Man spürt, dass die Kamera zur Komplizin, die Regisseurin zur Vertrauten wird. Gerade für die jungen Frauen aus Bademsoys Film bieten die Dreharbeiten Rückhalt und die Möglichkeit, sich der eigenen Situation bewusst zu werden. Schon seit 13 Jahren begleitet die Regisseurin die Frauen. 1995, als der erste Dokumentarfilm entstand, spielten sie noch in einer Fußballmannschaft und wollten nicht als Türkinnen, sondern als Sportlerinnen wahrgenommen werden.

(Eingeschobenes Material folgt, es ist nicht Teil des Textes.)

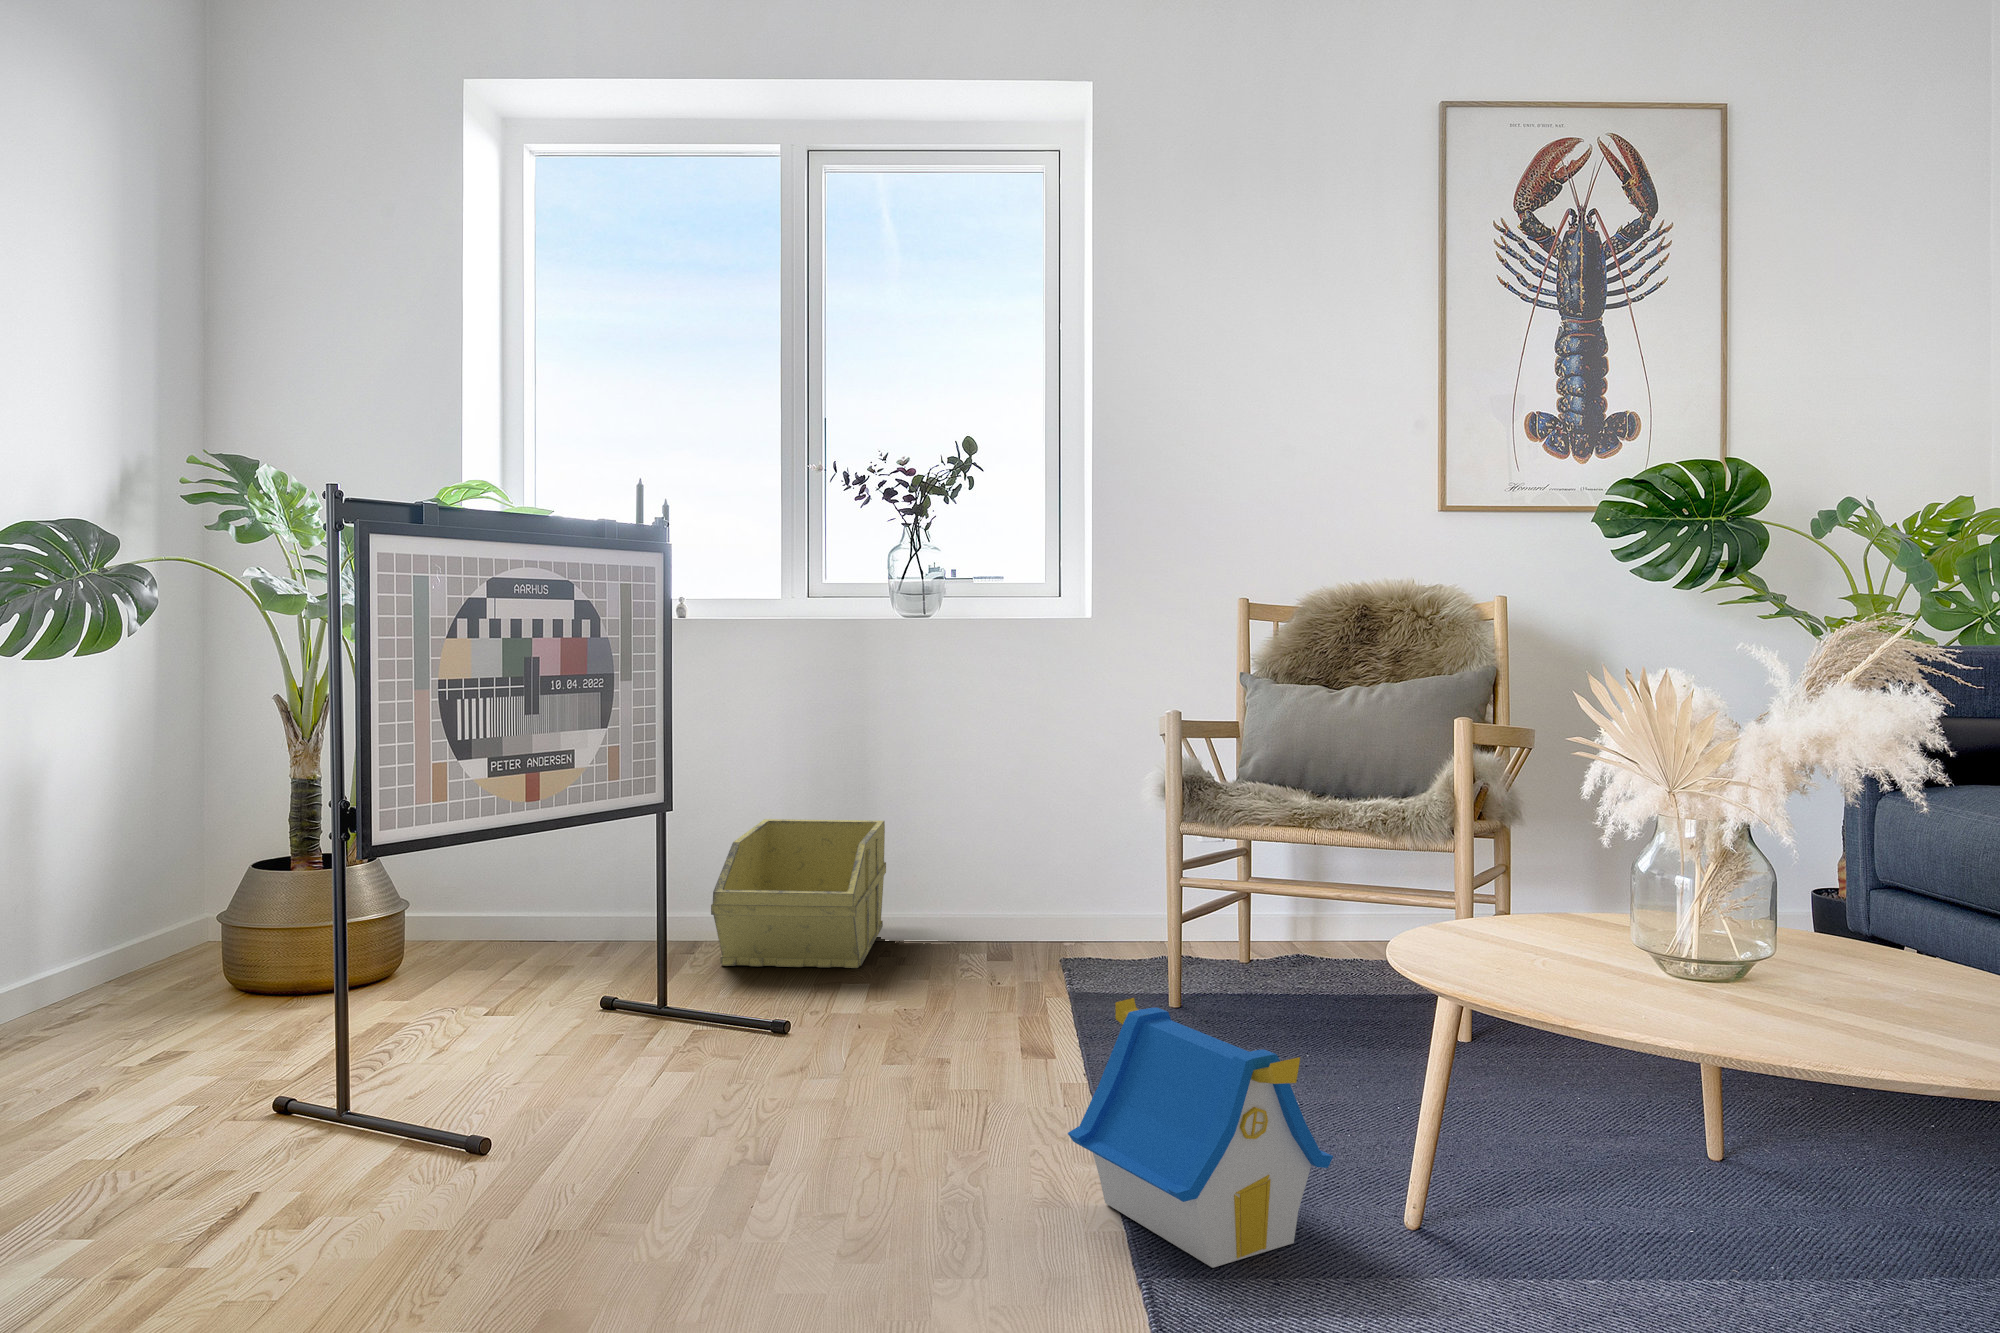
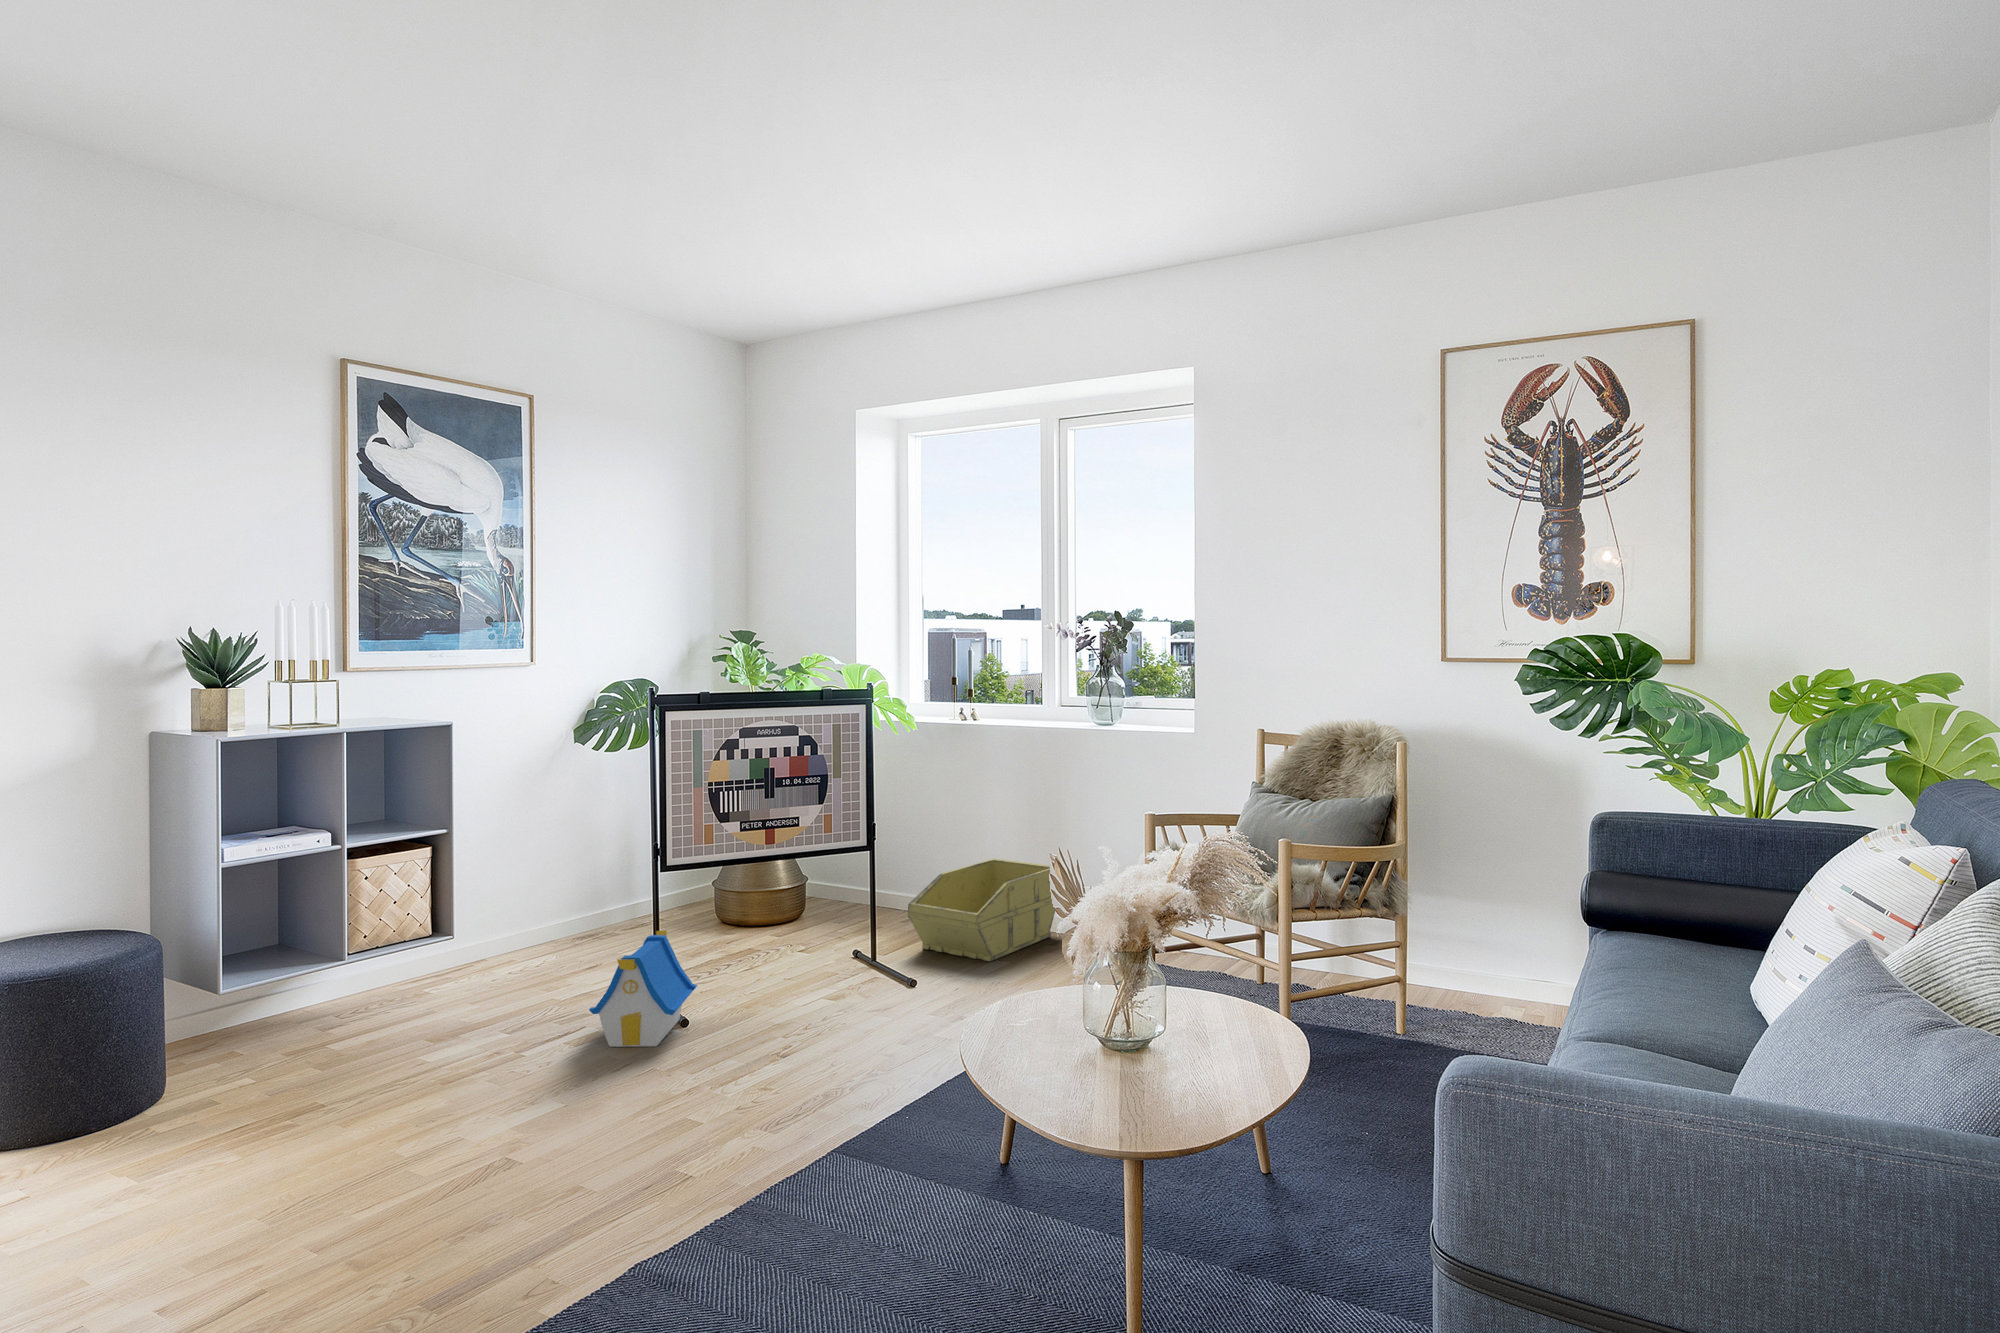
toy house: present [1068,998,1333,1268] -> present [589,930,697,1047]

Jetzt sind sie verheiratet oder geschieden, konnten viele ihrer Träume nicht verwirklichen, dennoch geben sie nicht auf im Kampf gegen eine unsichtbare Macht namens Tradition. Bademsoy brachte ihre Porträtierten mit nach Hof, wo sie schüchtern und zugleich stolz wirkten.

Wohl weil die Spielfilme in diesem Jahrgang so bieder ausfielen, kam immer wieder die Floskel des "Früher war alles besser" auf. Schon am ersten Abend musste man sich anhören, dass die Hofer Nächte einst länger, exzessiver und schnapsreicher waren.

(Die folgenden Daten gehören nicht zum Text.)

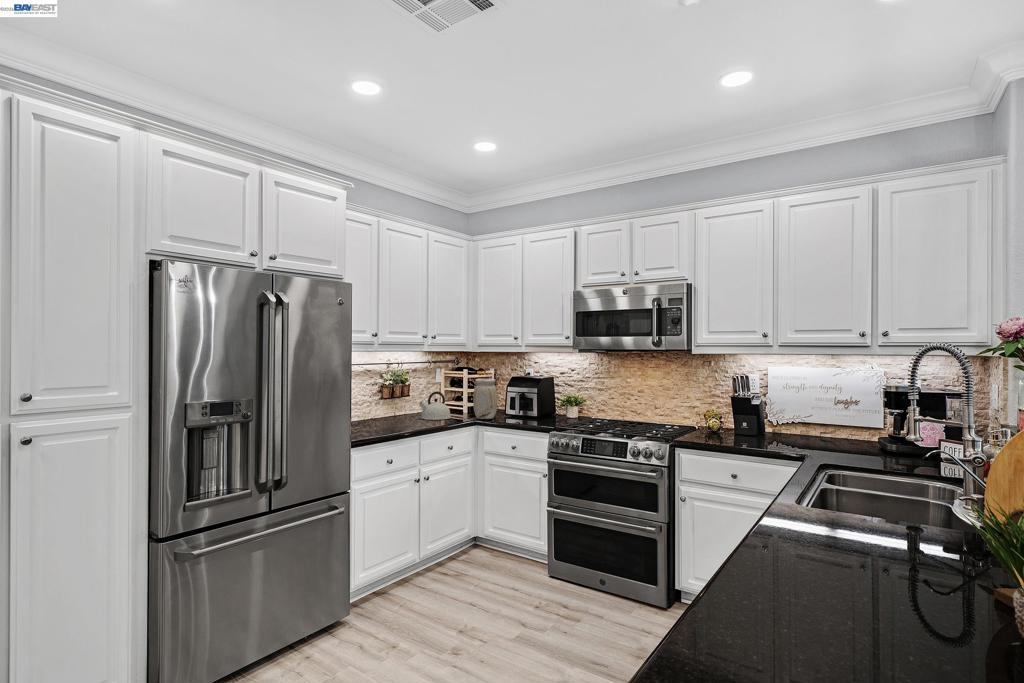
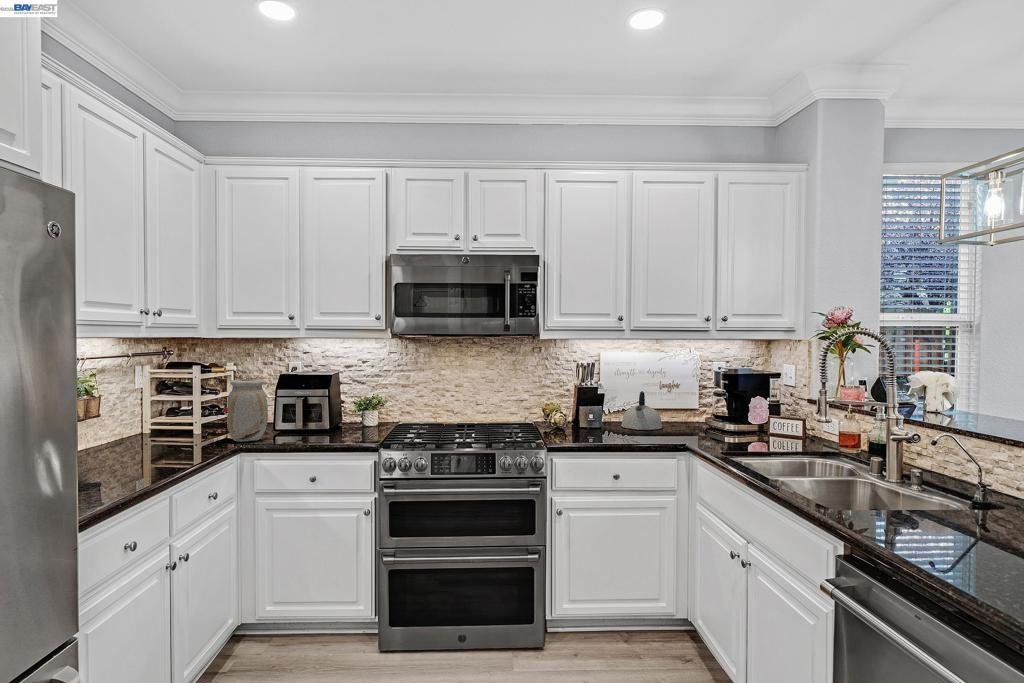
kettle: present [419,392,451,420] -> present [621,391,663,430]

Doch musste man sich der Frage stellen, wo sie geblieben sind, die Querdenker und Anarchisten von einst. Nach fast dreißig Filmen, etlichen Aufführungsverboten und aberkannten Filmpreisen hat Herbert Achternbusch 2002 endgültig beschlossen, nicht mehr als Regisseur zu arbeiten. In Andi Niessners Dokumentarfilm "Achternbusch" melden er und sein subversives Denken sich noch einmal zu Wort.

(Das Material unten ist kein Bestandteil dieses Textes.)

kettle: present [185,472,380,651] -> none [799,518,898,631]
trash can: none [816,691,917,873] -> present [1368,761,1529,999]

Er erinnert sich an die Linksschickeria Schlöndorf, von Trotta und Co, stellt fest, dass Werner Herzog ein schöner Mann war, aber schlecht gealtert sei. Und er sinniert über die Nazis, die doch lieber die katholische Kirche als die Juden hätten überfallen sollen. Einsam wirkt er, wie der Held aus seinem Oktoberfestfilm "Der Bierkampf", der stets allein am Stammtisch sitzt. Für einen wie Achternbusch gibt es in der deutschen Filmlandschaft tatsächlich keinen Platz mehr.